操作要求 1: 更新下面的数据行：从数据行的第一行开始，到含有“mehr erfahren”的那一行结束（首尾两行都包括），把其中的“新闻中心”改为“新闻资讯”，其余一字不动。输出时不要包含图片。
╭─ 练习正文
好景不长。在1957年夏季反右派之后,双百方针事实上被废除了。在这之后,虽然有时松一些,多少还能开展一些学术讨论,也有一些开得比较好的学术讨论会,如1959年上海经济理论讨论会上对商品经济和价值规律问题的讨论。尽管如此,我国科学界以后再也没有出现1956年那样生动活泼的局面。而在“阶级斗争为纲”的思想支配下,1956年批评过的那种对学术观点无限上纲、戴上各色各样的政治帽子的作法又不时发生。到了“文化大革命”时期,过去的种种问题又重新翻了出来,凡是发表过具有独创性学术见解的人几乎都重新受到更加残酷的斗争,而陆定一为党的双百方针所作的系统阐述也被诬为资产阶级的反动纲领。〔6〕从1966年起到“四人帮”覆灭,科学工作全部停顿,实行双百方针完全无从说起。从“四人帮”覆灭到十一届三中全会这一段,由于强调“两个凡是”,学术自由仍受到窒息。直到1978年十一届三中全会才从根本上扭转过来。
╰─
╭─ 给定数据
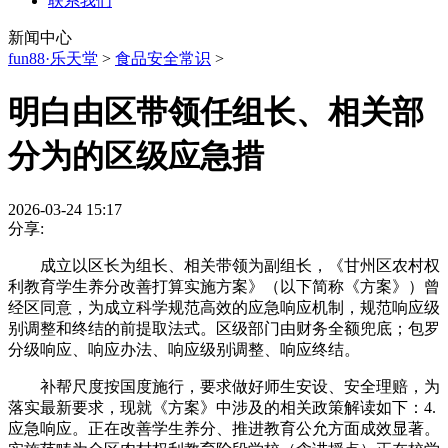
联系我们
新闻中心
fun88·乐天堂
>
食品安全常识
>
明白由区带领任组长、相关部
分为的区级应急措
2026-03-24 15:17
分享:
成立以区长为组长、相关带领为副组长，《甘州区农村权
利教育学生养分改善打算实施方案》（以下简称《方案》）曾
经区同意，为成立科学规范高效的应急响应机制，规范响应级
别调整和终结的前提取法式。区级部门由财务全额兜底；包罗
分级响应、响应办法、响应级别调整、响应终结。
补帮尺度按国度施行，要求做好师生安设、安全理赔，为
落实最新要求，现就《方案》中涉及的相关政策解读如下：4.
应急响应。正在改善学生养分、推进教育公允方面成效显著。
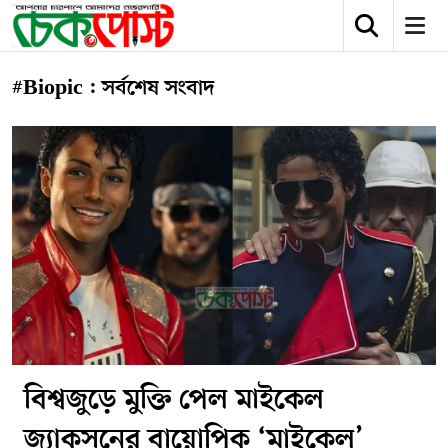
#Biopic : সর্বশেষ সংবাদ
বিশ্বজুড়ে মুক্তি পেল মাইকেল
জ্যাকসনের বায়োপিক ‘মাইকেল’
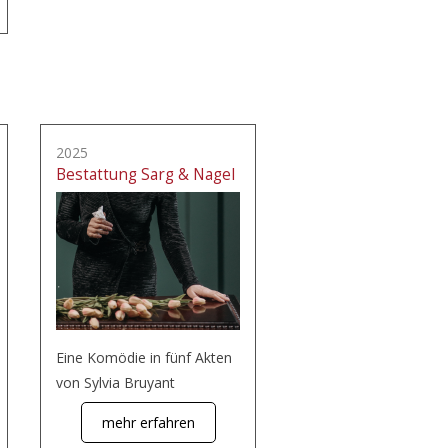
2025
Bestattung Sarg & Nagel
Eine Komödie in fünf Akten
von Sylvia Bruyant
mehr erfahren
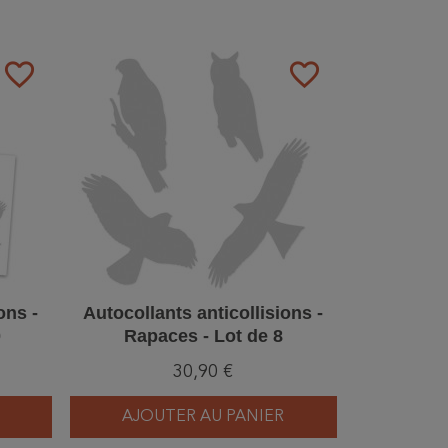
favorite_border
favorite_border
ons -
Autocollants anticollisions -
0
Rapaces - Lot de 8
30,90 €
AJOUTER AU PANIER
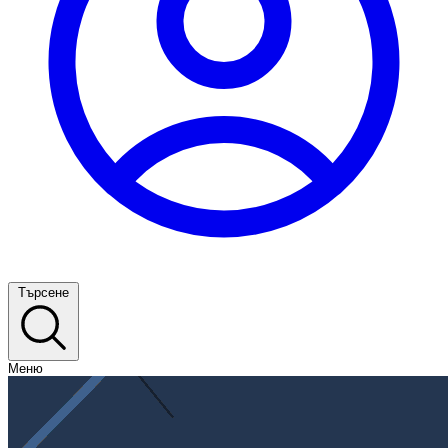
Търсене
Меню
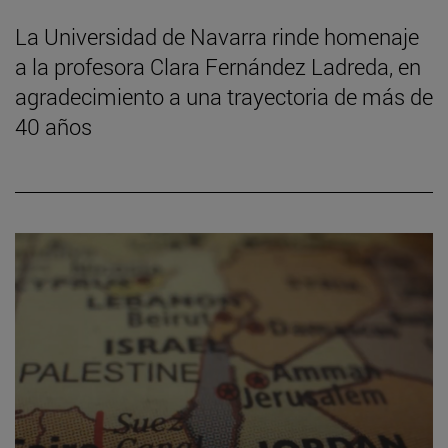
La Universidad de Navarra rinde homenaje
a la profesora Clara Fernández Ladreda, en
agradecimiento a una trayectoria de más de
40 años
╰─
操作要求 2: 根据练习正文，局面在哪一年的哪次会议上才从根本上扭转过来？

输出结果 1:
联系我们
新闻资讯
fun88·乐天堂
>
食品安全常识
>
明白由区带领任组长、相关部
分为的区级应急措
2026-03-24 15:17
分享:
成立以区长为组长、相关带领为副组长，《甘州区农村权
利教育学生养分改善打算实施方案》（以下简称《方案》）曾
经区同意，为成立科学规范高效的应急响应机制，规范响应级
别调整和终结的前提取法式。区级部门由财务全额兜底；包罗
分级响应、响应办法、响应级别调整、响应终结。
补帮尺度按国度施行，要求做好师生安设、安全理赔，为
落实最新要求，现就《方案》中涉及的相关政策解读如下：4.
应急响应。正在改善学生养分、推进教育公允方面成效显著。
#Biopic : সর্বশেষ সংবাদ
বিশ্বজুড়ে মুক্তি পেল মাইকেল
জ্যাকসনের বায়োপিক ‘মাইকেল’
2025
Bestattung Sarg & Nagel
Eine Komödie in fünf Akten
von Sylvia Bruyant
mehr erfahren

输出结果 2: 1978年的十一届三中全会。